Pender stuffed the letter into an envelope, sealed the envelope, scrawled McDougal's name and fax number across the front, and gave it to the desk clerk on his way out. “You have a fax machine?”

“Sure do.”

“If I'm not back by tomorrow morning, I want you to open this, and fax the document inside to this number.”

“You got it,” said the clerk, pocketing the twenty Pender had slipped him along with the envelope.

“Open it before then, and you're looking at a federal rap.”

“Wouldn't dream of it.”

“Good man. Now, can you tell me how to find Charbonneau Road?”

“No, but here's somebody who can. Hey Tom,” he called to someone behind Pender. “You know where Charbonneau Road is?”

“Way out in the boonies.” Pender turned to see a uniformed postman coming through the hotel door. “RFD-Remote Frickin' Delivery. What you're gonna want to do, you're gonna want to get back on the highway, follow 'er east for about twenty miles. Look for a sign on your right says Horned Ridge Lodge. The lodge has been closed about ten, fifteen years, but the sign's still up, far as I know. That's your Charbonneau Road-it's one lane wide. Loops on back to the highway east of the county line. Whatcha driving?”

“Dodge Intrepid.”

“You're gonna want to take 'er easy, then,” the postman said. “Unless they've done some major work since I had that route, there isn't a straight nor level stretch much longer than your car from one end of Charbonneau to the other.”

Tom the mailman had scarcely been exaggerating. After turning off the highway, Pender averaged ten miles an hour the rest of the way, and even that was pushing it. Consequently, it was well into the afternoon when he finally spotted the mailbox at the bottom of a blacktop driveway to the left.

He drove by slowly. Wooden fence, six rails high, padlocked gate, blacktop driveway snaking up through the trees on the other side. He couldn't see a house; couldn't even see the top of the ridge. Which meant they probably couldn't see him, either. The bad news was that he had a fence to climb, and a long, steep walk ahead of him. The good news was, he hadn't thrown away his Hush Puppies.

Once past the driveway, Pender started looking for a spot to pull over. It was another three-tenths of a mile by the odometer before he found a cleared level spot wide enough to park the Intrepid.

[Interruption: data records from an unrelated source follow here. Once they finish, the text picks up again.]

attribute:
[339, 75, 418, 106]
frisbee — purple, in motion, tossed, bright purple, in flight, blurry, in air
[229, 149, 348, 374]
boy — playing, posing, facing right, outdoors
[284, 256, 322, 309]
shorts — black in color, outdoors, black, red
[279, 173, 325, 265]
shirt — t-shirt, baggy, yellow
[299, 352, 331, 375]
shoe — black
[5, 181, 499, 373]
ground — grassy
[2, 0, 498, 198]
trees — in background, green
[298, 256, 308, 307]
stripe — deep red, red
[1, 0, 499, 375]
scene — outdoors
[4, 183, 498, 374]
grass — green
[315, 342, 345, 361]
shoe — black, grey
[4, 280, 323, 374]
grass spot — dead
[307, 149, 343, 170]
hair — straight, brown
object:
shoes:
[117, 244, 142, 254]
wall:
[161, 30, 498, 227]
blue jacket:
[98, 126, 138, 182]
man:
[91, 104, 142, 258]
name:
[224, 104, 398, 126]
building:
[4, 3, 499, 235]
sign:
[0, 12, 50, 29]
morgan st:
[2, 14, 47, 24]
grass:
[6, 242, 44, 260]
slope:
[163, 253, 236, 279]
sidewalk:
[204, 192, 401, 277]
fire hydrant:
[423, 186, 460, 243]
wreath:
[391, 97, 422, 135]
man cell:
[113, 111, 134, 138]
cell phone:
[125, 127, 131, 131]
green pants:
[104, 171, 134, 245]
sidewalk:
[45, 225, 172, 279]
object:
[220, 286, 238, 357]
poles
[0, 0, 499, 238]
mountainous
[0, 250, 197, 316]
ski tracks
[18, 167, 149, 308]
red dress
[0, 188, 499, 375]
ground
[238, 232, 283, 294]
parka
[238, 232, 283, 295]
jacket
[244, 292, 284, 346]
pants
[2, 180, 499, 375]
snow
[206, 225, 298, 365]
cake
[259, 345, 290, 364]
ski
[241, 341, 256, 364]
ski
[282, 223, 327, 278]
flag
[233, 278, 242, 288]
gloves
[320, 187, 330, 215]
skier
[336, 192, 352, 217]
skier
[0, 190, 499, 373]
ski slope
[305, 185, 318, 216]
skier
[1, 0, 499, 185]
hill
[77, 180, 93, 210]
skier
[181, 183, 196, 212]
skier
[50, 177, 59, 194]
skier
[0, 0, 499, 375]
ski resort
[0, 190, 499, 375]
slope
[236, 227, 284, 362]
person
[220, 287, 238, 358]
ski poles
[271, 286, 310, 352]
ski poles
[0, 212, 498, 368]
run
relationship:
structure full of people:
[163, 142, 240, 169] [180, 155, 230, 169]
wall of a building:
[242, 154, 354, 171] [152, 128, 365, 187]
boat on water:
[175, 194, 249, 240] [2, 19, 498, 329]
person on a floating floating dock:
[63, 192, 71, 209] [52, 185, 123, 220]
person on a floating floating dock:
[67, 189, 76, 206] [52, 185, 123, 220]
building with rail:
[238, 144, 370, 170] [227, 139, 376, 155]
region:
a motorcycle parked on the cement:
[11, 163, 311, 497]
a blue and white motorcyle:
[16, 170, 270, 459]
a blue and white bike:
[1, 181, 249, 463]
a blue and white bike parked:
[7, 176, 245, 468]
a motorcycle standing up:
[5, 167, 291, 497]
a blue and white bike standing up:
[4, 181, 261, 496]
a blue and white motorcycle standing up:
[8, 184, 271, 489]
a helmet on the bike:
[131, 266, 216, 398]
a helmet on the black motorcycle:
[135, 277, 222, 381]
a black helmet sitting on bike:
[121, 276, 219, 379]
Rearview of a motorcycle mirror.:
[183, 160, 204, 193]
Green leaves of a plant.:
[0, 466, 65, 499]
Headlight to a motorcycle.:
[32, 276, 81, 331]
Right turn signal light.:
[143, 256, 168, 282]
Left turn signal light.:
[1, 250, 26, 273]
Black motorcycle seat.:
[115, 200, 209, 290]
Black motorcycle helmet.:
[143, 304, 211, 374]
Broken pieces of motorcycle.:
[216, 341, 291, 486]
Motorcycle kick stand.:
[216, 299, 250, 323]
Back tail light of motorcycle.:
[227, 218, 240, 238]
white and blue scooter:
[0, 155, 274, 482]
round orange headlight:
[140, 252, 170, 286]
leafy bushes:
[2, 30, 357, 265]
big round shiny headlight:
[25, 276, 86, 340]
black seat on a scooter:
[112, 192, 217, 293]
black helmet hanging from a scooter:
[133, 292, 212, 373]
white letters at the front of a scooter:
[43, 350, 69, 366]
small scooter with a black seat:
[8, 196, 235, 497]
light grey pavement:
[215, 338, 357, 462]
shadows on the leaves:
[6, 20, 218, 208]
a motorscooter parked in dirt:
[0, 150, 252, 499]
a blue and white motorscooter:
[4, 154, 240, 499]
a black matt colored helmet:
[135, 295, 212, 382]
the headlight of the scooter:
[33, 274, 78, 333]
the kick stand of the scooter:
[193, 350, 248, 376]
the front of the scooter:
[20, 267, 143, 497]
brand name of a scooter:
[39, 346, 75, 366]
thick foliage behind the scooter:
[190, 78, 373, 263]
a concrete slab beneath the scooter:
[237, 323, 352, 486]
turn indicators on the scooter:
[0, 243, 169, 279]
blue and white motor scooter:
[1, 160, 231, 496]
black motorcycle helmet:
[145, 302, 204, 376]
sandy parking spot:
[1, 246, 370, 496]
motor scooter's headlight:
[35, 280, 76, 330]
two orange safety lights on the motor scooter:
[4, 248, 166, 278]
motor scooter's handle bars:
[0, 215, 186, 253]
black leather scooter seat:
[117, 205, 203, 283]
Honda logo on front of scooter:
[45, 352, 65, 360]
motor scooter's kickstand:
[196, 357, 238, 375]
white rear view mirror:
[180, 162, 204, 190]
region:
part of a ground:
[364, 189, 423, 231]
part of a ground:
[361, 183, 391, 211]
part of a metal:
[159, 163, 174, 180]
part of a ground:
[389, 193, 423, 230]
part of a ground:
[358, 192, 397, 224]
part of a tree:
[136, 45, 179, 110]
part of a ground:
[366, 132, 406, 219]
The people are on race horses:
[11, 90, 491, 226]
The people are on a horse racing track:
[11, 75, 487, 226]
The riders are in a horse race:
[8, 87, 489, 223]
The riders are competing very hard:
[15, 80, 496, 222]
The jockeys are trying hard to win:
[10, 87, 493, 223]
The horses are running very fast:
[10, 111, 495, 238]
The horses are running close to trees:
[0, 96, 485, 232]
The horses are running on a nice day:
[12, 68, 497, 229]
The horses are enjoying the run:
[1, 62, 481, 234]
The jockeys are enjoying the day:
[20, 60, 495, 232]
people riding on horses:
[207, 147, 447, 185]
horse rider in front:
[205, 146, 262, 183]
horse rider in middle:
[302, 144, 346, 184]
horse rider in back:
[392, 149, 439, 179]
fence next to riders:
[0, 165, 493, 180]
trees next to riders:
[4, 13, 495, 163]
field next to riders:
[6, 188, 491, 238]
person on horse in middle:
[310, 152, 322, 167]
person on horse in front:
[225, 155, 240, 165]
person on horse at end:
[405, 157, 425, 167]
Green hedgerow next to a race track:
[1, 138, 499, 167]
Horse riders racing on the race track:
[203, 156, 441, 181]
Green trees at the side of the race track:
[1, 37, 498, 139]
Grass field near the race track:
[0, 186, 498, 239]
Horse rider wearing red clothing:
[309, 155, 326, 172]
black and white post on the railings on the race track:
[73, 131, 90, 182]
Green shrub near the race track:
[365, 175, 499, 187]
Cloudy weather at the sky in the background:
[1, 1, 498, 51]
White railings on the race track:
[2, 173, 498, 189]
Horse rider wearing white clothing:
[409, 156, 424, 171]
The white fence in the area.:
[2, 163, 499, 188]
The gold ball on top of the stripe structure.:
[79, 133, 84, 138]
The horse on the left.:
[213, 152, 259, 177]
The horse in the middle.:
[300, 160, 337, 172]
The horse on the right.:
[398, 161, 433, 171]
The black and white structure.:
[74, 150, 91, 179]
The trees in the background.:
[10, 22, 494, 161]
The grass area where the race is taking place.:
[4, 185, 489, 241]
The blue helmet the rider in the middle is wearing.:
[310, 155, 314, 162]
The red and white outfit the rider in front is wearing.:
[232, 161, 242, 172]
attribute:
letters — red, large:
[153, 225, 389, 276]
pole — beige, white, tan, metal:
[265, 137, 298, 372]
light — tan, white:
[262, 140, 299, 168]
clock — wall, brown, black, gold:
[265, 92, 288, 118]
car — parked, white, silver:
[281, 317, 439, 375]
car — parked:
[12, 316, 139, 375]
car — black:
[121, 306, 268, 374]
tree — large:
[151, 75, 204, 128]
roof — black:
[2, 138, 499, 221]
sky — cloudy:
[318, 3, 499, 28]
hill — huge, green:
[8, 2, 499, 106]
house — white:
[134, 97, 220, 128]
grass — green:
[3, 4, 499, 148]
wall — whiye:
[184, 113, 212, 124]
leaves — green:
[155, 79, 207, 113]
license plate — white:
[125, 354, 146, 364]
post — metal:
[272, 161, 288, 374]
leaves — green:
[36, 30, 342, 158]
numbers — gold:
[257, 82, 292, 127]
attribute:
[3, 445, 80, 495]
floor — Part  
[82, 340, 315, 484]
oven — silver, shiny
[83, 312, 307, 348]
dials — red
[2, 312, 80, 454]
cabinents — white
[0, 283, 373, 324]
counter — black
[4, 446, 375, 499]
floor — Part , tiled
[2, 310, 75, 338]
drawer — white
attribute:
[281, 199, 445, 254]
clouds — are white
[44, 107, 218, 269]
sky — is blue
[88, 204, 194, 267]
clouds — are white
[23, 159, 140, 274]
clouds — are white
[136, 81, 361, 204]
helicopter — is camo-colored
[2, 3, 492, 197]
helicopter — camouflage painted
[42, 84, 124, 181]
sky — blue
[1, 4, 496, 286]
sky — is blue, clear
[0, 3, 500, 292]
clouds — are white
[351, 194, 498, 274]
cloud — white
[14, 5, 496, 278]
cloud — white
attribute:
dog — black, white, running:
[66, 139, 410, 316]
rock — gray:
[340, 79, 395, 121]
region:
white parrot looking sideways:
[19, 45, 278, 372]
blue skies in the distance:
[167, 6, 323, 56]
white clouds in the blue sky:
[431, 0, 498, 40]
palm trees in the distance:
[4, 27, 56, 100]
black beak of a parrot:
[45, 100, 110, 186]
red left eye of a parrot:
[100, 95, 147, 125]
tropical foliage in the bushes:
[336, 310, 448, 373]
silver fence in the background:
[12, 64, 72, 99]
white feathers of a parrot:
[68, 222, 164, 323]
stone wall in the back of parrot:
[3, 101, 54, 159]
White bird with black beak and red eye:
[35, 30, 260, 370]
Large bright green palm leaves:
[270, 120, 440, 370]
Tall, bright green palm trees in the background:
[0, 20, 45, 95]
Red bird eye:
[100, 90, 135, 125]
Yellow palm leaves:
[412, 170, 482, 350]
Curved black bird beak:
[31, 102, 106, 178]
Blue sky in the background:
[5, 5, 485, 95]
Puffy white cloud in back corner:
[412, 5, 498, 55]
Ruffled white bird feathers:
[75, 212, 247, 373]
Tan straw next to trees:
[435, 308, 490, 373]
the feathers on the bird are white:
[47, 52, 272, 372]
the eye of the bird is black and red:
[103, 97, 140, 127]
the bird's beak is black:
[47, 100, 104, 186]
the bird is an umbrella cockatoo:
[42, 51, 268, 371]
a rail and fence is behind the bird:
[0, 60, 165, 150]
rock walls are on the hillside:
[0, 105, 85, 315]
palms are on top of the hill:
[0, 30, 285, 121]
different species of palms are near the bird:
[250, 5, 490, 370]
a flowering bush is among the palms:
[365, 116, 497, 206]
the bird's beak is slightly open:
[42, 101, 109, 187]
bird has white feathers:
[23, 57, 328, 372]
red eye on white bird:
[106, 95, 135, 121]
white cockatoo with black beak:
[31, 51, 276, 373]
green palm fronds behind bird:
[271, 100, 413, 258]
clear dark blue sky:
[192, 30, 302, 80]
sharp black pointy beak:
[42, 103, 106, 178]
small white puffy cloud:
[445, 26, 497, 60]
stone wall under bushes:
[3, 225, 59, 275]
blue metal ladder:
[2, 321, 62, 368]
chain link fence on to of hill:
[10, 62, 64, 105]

He pulled off to the side of the road, changed shoes, loaded a fifteen-round clip (supposedly available only to law enforcement personnel) into the SIG Sauer, and chambered a round before reholstering the weapon. (The SIG was engineered to fire with the hammer down and a round up the spout; a heavy trigger pull served as safety.)

Pender closed the trunk and started down the road, then turned back almost immediately, popped the trunk, and tossed his new hat inside. It had occurred to him that the white Stetson was not exactly camouflage wear. Of course neither was his big bald Band-Aid-striped head, he realized, but there wasn't much he could do about that now.